Como otras tardes, José había acudido con sus hijas a recoger a su mujer en el cuartel de Rabasa, donde ella trabaja como militar. «Tras bajar del coche, apenas habíamos dado tres pasos cuando aparecieron corriendo hacia nosotros los perros, que estaban sueltos en la calle», relata José. «El macho se abalanzó sobre la pequeña, solo me dio tiempo de lanzarme a por ella y conseguí arrebatársela de la boca antes de que la mordiera». Al perder su presa, el animal se echó encima de la muchacha de seis años.
En tratamiento psicológico
En menos de un minuto le asestó tres mordiscos en la cabeza: «Tuve que darle puñetazos para que la soltara —señala el padre de la pequeña—, y finalmente, de una patada, conseguí que abriera la boca cuando ya se la llevaba arrastrando hacia su territorio, como si fuera un trapo». Con el corazón en un puño, José logró refugiarse en el interior del coche junto a las niñas, que lloraban aterradas. «Mis hijas sobrevieron de milagro y hemos necesitado ayuda psicológica los tres; aún estamos en tratamiento para superarlo», explica.
«¿Por qué nos tenemos que exponer a este tipo de situaciones?», se pregunta a su vez José Luis Barbero. «¿Por el capricho de un señor de tener un perro de una determinada raza tenemos que pasar por todo esto? Lo que habría que hacer es reformar la ley para que determinadas razas estén en manos de las personas adecuadas», afirma este padre coraje, que intentó en vano movilizar a otros afectados o, al menos, abrir un debate público para una ley, la actual, que considera «absurda».
Barbero no es el único que se muestra contrario a la legislación actual. La Asociación Nacional de Amigos de los Animales ve insuficiente una normativa que fue concebida para evitar que las ocho razas en principio más peligrosas cayeran en manos de personas socialmente marginadas o que se dedicaran a adiestrarlas para ataque y defensa. «Nos hemos dado cuenta —señala Alberto Díez, portavoz de dicha asociación— de que estos animales no crean problemas con este tipo de gente porque hay una ley que los tiene controlados, pero surgen problemas en el resto de las familias debido a que la ley dejó al margen la forma de asegurarse de que los perros sean introducidos en un hogar apropiado para ellos».
Una ley inservible
Todas las partes afectadas —víctimas, defensores de estas razas y veterinarios— coinciden en que la ley de 2002 no ha servido para solucionar, ni siquiera para atajar el problema.
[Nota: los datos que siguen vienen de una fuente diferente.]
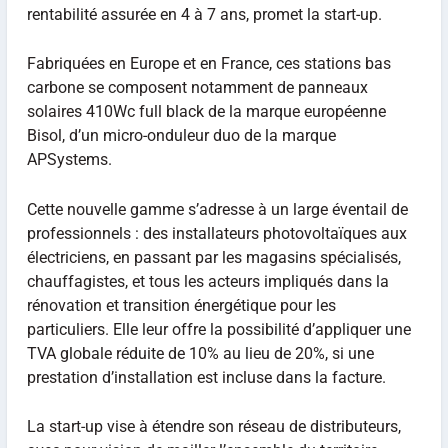
rentabilité assurée en 4 à 7 ans, promet la start-up.
Fabriquées en Europe et en France, ces stations bas
carbone se composent notamment de panneaux
solaires 410Wc full black de la marque européenne
Bisol, d’un micro-onduleur duo de la marque
APSystems.
Cette nouvelle gamme s’adresse à un large éventail de
professionnels : des installateurs photovoltaïques aux
électriciens, en passant par les magasins spécialisés,
chauffagistes, et tous les acteurs impliqués dans la
rénovation et transition énergétique pour les
particuliers. Elle leur offre la possibilité d’appliquer une
TVA globale réduite de 10% au lieu de 20%, si une
prestation d’installation est incluse dans la facture.
La start-up vise à étendre son réseau de distributeurs,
Consideran que «se criminaliza» a ocho razas, cuando en realidad muchos otros perros, especialmente los cruces, son también potencialmente peligrosos. De hecho, solo la mitad de la treintena de fallecidos desde 1990 fueron atacados por animales de las razas para las que es necesario obtener una licencia. En cualquier caso, los requisitos que pide la administración son mínimos: ser mayor de edad, no tener antecedentes penales, pasar un test psicotécnico y abonar un seguro de responsabilidad civil de 150.000 euros.
«No hay perros peligrosos, sino dueños peligrosos. Estos perros potencialmente peligrosos (PPP) pueden convertirse en perros potencialmente cariñosos, o PPC, como yo les digo». Habla a pie de campo —más concretamente a pie de perrera— Loreto Corral Pedregosa, voluntaria en el Refugio Municipal de Bando, en Compostela. Lleva cinco años reeducando a ejemplares de estas razas y considera fundamental «ser muy cauteloso cuando alguien quiere adoptar un PPP. Debemos ser un poco psicólogos para valorar el animal que entregas en adopción y el tipo de persona al que va dirigido. Si te equivocas —afirma Corral— puede acabar con fatales consecuencias». Y no solo para las personas, también para el propio animal: problemas con el gato o que sea demasiado fuerte para una persona mayor. «En estos casos, el perro acaba muerto, mutilado o abandonado».